### EXERCISE OBJECTIVE
Please reproduce word for word the lines of the records below, starting with the very first line and ending with the line containing "participated in Doors Open Toronto which", including both of those lines.

BEGIN INFORMATION GIVEN

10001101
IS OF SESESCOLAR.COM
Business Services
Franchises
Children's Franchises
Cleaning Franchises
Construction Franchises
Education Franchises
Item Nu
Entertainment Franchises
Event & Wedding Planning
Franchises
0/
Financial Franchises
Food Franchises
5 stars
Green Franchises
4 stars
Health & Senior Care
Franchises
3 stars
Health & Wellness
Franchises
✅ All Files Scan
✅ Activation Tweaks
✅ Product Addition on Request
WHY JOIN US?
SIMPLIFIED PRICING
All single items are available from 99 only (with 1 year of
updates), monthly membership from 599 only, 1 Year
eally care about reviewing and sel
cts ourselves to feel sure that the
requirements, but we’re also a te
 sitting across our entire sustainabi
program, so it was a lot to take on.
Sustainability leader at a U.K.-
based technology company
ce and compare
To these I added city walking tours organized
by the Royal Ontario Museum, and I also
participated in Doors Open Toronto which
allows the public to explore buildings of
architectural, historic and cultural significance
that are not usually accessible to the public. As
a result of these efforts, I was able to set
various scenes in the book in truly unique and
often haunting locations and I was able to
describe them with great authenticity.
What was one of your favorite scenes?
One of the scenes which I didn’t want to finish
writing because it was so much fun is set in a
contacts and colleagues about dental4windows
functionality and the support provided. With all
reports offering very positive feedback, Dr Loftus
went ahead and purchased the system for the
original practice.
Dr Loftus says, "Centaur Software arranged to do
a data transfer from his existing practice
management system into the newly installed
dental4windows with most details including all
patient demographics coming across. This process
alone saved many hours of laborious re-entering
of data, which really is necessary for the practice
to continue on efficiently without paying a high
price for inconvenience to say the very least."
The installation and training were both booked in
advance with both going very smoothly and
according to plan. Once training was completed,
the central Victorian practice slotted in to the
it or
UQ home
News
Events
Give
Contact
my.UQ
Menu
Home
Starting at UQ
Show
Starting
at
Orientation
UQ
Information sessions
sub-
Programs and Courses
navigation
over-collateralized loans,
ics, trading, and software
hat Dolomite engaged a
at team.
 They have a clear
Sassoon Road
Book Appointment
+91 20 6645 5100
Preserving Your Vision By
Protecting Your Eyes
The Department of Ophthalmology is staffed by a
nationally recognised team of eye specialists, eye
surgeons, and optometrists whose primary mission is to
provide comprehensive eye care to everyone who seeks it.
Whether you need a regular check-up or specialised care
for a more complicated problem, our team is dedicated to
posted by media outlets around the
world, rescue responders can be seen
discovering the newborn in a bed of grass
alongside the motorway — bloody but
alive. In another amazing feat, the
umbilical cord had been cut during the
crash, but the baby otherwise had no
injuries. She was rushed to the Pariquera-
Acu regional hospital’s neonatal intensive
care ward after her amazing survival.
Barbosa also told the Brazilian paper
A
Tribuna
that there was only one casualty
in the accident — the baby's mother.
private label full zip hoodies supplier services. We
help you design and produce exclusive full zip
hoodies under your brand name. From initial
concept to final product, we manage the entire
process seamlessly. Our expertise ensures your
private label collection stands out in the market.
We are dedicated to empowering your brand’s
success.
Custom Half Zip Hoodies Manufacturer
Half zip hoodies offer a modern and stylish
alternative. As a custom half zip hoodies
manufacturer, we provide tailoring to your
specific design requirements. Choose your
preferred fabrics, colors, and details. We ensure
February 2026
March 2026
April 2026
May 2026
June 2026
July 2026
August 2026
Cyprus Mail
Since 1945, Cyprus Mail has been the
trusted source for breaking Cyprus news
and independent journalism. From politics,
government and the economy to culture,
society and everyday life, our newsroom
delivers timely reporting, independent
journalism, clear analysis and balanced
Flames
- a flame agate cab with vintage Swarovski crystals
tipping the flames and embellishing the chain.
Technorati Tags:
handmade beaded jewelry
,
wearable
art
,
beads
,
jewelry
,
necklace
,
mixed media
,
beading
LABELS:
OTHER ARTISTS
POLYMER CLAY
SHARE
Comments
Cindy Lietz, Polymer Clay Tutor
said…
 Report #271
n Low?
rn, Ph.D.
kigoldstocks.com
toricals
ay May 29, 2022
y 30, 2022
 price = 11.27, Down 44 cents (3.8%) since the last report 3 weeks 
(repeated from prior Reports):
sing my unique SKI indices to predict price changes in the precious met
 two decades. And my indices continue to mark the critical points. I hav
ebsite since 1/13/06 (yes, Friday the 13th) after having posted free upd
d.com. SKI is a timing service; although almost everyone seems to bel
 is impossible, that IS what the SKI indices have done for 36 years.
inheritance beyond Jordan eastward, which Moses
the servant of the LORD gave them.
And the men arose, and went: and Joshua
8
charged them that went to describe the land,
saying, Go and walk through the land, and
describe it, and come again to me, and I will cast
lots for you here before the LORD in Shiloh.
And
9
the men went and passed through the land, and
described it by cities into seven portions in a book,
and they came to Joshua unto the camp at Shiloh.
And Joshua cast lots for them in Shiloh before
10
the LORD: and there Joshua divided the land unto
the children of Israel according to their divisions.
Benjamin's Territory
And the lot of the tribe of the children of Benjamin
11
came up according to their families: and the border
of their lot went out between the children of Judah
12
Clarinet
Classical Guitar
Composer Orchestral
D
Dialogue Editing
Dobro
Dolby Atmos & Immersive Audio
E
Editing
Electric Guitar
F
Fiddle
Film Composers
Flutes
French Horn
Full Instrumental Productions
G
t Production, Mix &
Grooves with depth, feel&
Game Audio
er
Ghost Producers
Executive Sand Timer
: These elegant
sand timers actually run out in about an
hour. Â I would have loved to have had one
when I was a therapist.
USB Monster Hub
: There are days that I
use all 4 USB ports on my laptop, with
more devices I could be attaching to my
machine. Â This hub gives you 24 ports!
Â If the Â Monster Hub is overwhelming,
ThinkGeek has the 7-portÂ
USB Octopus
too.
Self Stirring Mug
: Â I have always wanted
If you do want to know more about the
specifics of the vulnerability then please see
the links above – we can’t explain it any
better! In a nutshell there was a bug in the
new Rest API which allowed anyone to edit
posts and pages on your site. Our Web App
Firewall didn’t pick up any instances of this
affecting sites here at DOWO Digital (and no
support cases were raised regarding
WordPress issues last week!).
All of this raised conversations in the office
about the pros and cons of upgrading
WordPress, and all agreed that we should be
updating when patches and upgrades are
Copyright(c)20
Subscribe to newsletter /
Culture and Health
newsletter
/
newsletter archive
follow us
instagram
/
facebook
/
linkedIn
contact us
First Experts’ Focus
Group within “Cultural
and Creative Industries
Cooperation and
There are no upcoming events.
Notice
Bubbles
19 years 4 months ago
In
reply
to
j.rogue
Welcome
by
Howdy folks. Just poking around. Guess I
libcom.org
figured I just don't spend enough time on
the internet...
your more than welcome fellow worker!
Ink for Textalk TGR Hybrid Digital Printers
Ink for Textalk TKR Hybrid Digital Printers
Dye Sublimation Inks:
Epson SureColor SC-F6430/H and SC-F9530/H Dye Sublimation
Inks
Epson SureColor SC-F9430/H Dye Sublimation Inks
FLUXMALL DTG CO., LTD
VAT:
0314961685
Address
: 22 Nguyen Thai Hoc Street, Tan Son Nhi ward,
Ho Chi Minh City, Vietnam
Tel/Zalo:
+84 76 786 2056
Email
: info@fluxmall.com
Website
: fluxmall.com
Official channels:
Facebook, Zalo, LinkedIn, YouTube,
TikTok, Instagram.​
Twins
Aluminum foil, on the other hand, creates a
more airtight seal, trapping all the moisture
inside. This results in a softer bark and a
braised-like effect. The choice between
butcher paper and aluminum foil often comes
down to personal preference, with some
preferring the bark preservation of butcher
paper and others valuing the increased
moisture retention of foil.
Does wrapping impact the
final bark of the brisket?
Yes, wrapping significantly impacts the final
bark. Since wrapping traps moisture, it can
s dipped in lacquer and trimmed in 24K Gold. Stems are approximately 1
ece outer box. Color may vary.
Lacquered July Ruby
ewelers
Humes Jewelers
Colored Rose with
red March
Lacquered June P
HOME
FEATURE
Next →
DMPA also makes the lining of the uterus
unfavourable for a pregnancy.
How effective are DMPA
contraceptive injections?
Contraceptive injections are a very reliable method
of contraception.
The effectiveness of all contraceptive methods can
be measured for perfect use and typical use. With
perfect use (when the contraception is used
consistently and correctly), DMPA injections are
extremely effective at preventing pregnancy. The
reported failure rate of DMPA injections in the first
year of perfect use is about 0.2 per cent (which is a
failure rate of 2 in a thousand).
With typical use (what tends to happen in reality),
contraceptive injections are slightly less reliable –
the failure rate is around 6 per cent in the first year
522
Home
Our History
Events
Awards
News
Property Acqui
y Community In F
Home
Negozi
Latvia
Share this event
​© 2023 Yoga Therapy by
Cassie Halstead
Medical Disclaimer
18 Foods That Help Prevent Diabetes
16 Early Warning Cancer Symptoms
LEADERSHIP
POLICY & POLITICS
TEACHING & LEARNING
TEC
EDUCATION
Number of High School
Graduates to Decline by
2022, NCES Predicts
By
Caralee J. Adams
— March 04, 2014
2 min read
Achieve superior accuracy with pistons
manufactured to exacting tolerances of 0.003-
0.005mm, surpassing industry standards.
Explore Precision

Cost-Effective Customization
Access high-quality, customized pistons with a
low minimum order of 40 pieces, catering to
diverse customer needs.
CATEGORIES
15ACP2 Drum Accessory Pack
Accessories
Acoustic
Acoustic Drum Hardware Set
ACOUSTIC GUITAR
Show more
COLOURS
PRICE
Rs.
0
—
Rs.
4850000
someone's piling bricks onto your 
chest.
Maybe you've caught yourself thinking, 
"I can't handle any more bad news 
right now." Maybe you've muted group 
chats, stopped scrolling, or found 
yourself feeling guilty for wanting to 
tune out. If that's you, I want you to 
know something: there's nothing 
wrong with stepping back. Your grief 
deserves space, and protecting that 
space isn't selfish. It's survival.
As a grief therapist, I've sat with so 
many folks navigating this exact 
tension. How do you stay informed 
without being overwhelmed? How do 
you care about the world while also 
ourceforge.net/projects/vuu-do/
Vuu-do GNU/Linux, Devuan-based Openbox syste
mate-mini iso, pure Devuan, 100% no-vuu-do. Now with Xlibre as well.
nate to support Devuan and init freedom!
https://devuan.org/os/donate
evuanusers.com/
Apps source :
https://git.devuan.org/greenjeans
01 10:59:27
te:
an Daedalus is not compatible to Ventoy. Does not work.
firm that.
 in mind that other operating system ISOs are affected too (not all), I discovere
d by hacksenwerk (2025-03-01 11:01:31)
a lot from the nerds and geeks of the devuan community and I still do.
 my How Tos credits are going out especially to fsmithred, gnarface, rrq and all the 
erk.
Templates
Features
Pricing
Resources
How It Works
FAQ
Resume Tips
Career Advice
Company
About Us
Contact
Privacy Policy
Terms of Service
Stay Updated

END INFORMATION GIVEN

### TASK ANSWER
10001101
IS OF SESESCOLAR.COM
Business Services
Franchises
Children's Franchises
Cleaning Franchises
Construction Franchises
Education Franchises
Item Nu
Entertainment Franchises
Event & Wedding Planning
Franchises
0/
Financial Franchises
Food Franchises
5 stars
Green Franchises
4 stars
Health & Senior Care
Franchises
3 stars
Health & Wellness
Franchises
✅ All Files Scan
✅ Activation Tweaks
✅ Product Addition on Request
WHY JOIN US?
SIMPLIFIED PRICING
All single items are available from 99 only (with 1 year of
updates), monthly membership from 599 only, 1 Year
eally care about reviewing and sel
cts ourselves to feel sure that the
requirements, but we’re also a te
 sitting across our entire sustainabi
program, so it was a lot to take on.
Sustainability leader at a U.K.-
based technology company
ce and compare
To these I added city walking tours organized
by the Royal Ontario Museum, and I also
participated in Doors Open Toronto which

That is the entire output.